[JOB ITEM]: Can you repeat the entries word for word, from their first line up to and including the line that contains "Ia juga menambahkan bahwa pihaknya terus", with the pictures left out?

Entries excerpted from a collection:

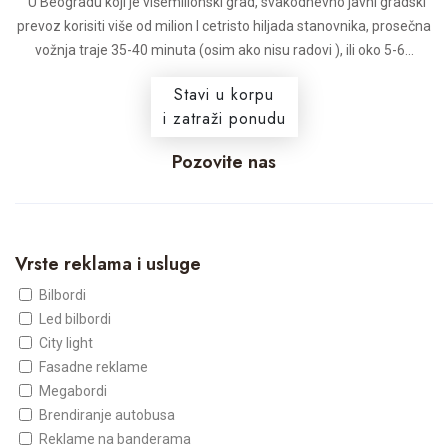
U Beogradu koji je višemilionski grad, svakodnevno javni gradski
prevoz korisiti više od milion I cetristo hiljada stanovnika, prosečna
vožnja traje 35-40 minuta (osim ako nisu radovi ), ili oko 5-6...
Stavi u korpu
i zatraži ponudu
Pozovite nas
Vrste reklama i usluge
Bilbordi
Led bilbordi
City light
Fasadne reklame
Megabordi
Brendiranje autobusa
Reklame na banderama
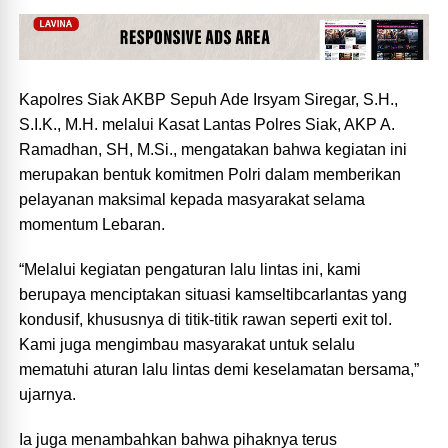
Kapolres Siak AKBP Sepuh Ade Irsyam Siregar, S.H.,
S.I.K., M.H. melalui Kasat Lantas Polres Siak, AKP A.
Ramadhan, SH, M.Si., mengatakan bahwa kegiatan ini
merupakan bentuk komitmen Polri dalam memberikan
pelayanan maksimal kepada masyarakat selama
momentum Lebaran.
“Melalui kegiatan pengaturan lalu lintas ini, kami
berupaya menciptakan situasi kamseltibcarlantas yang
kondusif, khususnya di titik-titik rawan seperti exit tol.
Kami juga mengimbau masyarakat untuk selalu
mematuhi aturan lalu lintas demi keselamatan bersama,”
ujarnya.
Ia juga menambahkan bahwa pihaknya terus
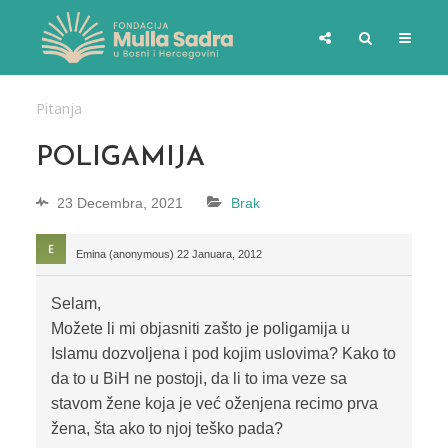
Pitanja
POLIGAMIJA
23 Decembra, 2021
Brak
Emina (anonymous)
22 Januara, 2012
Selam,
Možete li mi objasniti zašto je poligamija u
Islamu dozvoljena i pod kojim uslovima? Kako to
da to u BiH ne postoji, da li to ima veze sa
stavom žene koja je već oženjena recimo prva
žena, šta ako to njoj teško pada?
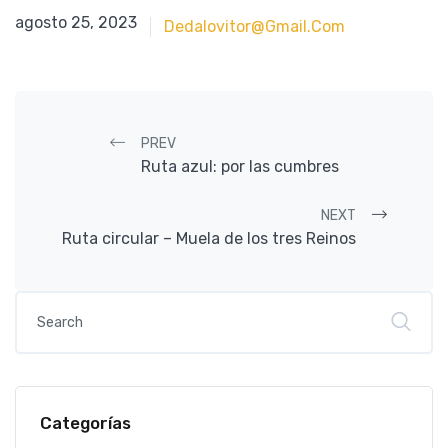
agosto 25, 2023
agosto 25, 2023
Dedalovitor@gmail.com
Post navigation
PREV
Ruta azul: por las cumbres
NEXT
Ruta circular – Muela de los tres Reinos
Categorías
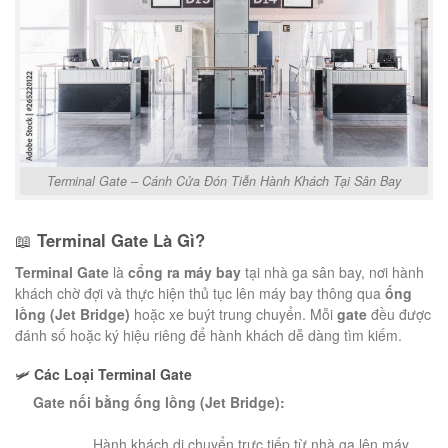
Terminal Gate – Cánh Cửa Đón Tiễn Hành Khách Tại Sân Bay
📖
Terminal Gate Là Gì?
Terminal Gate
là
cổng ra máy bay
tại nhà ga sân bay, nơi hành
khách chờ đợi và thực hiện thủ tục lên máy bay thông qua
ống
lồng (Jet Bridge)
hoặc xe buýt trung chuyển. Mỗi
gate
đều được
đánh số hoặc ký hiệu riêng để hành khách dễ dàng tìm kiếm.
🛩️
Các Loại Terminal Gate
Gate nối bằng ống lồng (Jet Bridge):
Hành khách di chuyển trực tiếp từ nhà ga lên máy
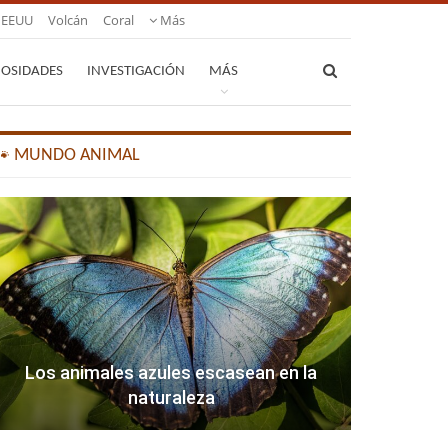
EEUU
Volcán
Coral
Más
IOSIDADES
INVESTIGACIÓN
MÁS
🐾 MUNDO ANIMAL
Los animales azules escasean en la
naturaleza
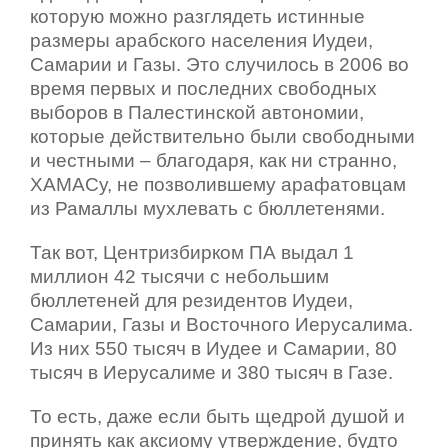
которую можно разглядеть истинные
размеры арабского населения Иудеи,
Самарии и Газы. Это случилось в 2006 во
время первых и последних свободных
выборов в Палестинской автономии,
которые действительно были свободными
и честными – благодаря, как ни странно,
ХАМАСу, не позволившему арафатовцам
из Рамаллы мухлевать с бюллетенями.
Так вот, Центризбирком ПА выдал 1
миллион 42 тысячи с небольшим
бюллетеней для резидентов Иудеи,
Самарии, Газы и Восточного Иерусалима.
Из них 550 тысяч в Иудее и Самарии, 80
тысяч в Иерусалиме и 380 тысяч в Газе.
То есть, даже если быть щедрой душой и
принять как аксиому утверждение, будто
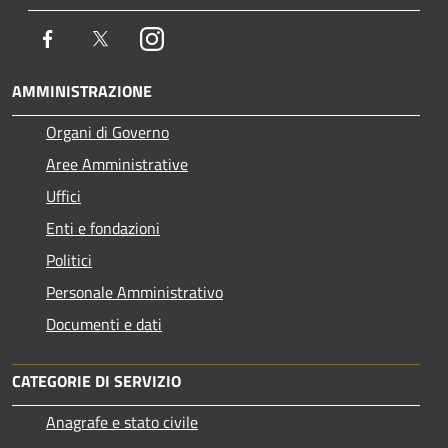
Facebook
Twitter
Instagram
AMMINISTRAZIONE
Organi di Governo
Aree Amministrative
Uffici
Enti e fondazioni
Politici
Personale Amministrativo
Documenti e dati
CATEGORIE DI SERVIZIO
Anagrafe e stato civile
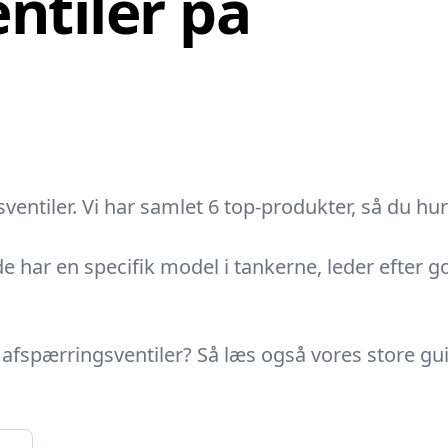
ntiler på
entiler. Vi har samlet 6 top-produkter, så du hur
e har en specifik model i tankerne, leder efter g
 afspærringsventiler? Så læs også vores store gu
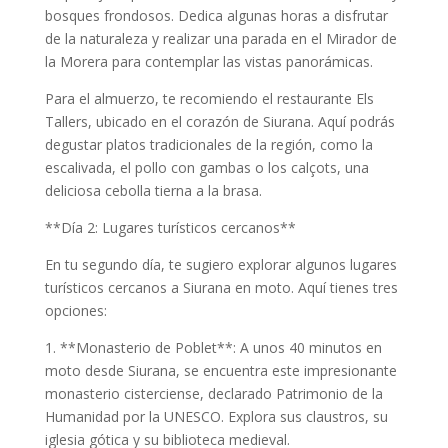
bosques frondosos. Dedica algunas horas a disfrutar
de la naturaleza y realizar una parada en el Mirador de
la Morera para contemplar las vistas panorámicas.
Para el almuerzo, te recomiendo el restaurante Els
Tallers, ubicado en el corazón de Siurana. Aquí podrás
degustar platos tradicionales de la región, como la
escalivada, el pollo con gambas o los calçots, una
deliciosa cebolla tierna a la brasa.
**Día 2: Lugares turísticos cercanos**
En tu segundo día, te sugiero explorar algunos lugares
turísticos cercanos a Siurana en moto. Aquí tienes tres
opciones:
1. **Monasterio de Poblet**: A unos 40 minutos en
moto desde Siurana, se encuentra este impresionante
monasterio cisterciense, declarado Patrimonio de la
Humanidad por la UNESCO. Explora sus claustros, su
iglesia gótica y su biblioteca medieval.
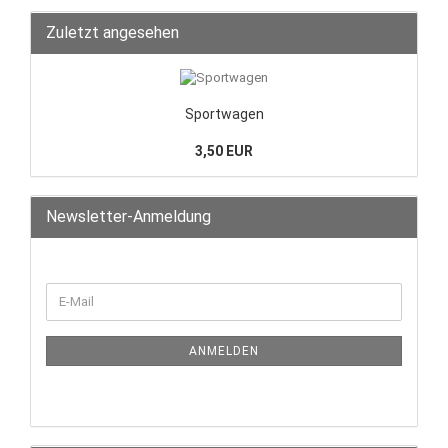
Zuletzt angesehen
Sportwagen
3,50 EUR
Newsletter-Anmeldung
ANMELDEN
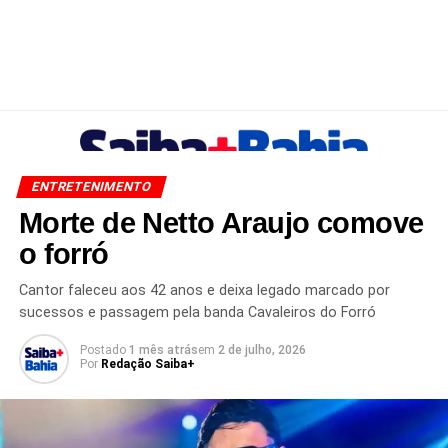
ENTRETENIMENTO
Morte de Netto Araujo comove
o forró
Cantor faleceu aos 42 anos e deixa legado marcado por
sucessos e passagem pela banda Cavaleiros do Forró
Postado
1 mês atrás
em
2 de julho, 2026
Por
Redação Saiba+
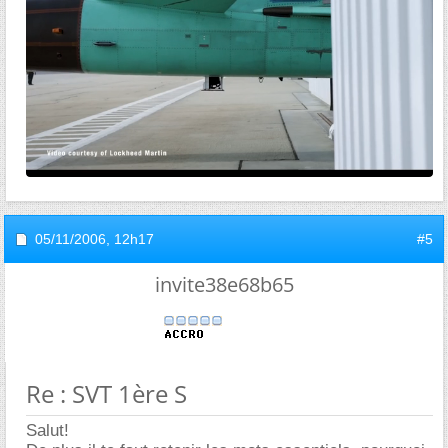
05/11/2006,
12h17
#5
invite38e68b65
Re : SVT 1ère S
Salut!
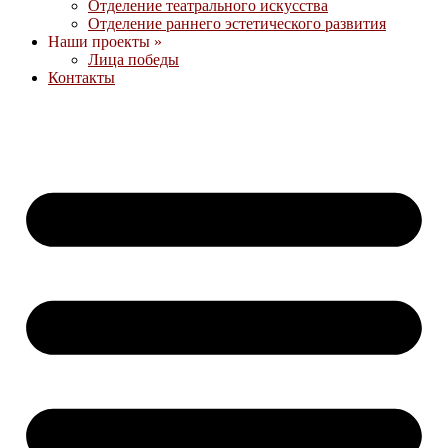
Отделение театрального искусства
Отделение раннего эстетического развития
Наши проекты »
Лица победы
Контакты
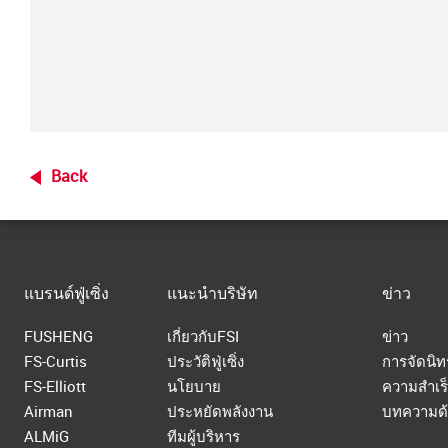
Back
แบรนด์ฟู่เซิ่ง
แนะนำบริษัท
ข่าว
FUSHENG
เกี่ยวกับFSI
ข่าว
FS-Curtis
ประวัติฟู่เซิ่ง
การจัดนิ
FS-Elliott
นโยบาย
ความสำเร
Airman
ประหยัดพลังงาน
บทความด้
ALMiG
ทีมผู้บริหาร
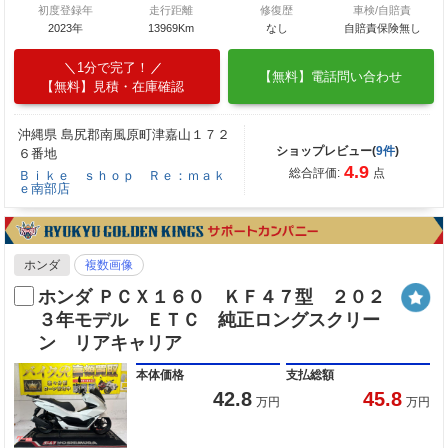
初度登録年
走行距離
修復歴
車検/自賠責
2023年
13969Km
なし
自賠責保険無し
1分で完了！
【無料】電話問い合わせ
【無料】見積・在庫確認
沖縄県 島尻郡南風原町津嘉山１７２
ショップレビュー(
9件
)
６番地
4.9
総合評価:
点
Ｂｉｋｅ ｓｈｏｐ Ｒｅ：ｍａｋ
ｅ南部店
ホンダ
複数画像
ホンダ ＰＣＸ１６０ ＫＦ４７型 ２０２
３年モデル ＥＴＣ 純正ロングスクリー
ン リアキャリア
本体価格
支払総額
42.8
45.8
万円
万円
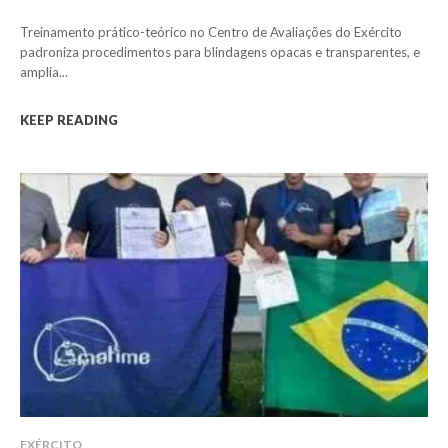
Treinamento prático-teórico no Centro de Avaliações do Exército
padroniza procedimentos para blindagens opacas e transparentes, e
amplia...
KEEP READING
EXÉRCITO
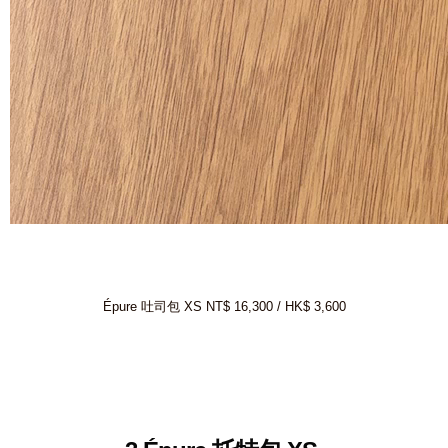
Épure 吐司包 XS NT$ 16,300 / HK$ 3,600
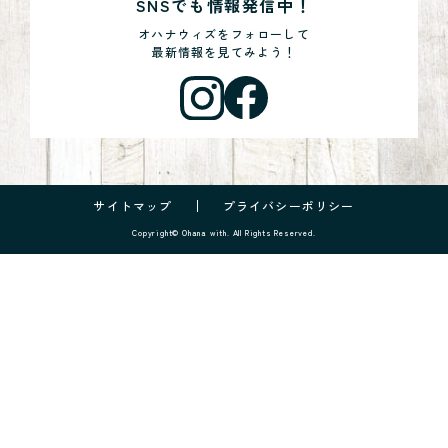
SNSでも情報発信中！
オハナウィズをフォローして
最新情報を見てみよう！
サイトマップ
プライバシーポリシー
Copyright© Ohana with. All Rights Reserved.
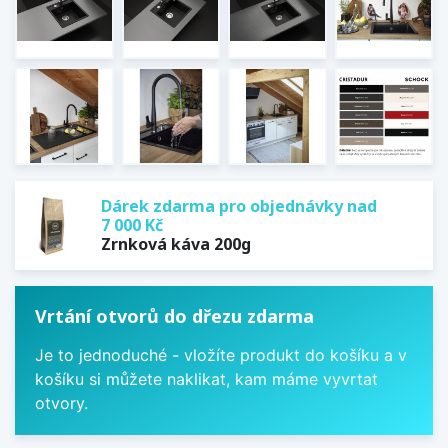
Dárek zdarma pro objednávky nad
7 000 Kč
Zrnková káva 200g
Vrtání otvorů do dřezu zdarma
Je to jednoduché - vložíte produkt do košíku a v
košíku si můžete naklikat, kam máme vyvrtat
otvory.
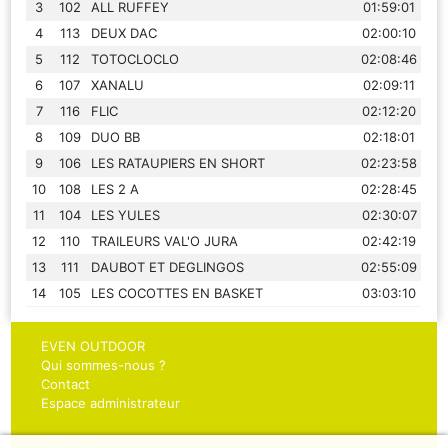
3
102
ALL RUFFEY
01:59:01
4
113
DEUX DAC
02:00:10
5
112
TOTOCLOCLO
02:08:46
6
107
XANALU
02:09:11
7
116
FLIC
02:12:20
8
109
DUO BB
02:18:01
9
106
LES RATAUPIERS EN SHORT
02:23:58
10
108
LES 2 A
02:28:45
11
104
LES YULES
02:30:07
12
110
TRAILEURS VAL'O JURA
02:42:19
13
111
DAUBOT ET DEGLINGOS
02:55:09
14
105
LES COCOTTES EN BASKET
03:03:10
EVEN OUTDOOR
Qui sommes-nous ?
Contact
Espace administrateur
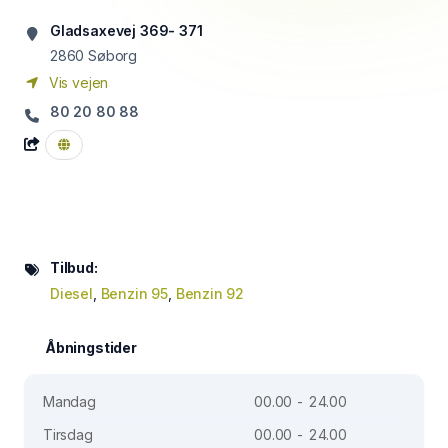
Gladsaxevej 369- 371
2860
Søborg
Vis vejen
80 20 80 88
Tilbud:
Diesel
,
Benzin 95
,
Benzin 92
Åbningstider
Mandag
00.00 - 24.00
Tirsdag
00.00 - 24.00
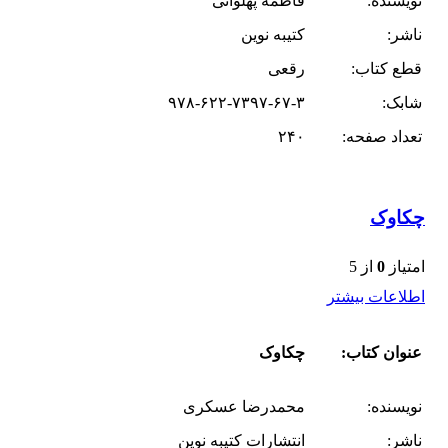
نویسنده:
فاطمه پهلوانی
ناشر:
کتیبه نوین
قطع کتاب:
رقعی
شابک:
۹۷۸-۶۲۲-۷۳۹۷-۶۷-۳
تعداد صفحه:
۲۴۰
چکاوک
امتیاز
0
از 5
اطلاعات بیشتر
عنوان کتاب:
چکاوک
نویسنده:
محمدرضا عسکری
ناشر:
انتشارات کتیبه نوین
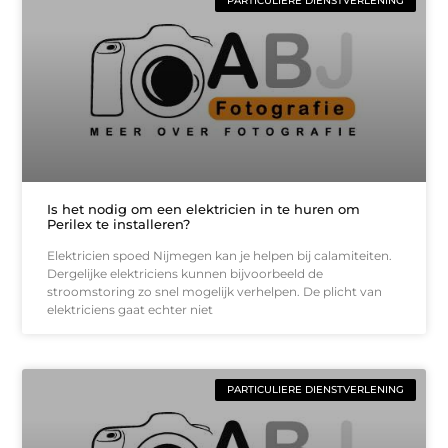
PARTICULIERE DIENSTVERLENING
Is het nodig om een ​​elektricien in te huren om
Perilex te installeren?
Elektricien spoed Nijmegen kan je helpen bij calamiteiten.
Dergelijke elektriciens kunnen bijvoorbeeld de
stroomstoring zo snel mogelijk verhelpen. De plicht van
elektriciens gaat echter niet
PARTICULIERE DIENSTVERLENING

[WORKED SOLUTION]:
U Beogradu koji je višemilionski grad, svakodnevno javni gradski
prevoz korisiti više od milion I cetristo hiljada stanovnika, prosečna
vožnja traje 35-40 minuta (osim ako nisu radovi ), ili oko 5-6...
Stavi u korpu
i zatraži ponudu
Pozovite nas
Vrste reklama i usluge
Bilbordi
Led bilbordi
City light
Fasadne reklame
Megabordi
Brendiranje autobusa
Reklame na banderama
Kapolres Siak AKBP Sepuh Ade Irsyam Siregar, S.H.,
S.I.K., M.H. melalui Kasat Lantas Polres Siak, AKP A.
Ramadhan, SH, M.Si., mengatakan bahwa kegiatan ini
merupakan bentuk komitmen Polri dalam memberikan
pelayanan maksimal kepada masyarakat selama
momentum Lebaran.
“Melalui kegiatan pengaturan lalu lintas ini, kami
berupaya menciptakan situasi kamseltibcarlantas yang
kondusif, khususnya di titik-titik rawan seperti exit tol.
Kami juga mengimbau masyarakat untuk selalu
mematuhi aturan lalu lintas demi keselamatan bersama,”
ujarnya.
Ia juga menambahkan bahwa pihaknya terus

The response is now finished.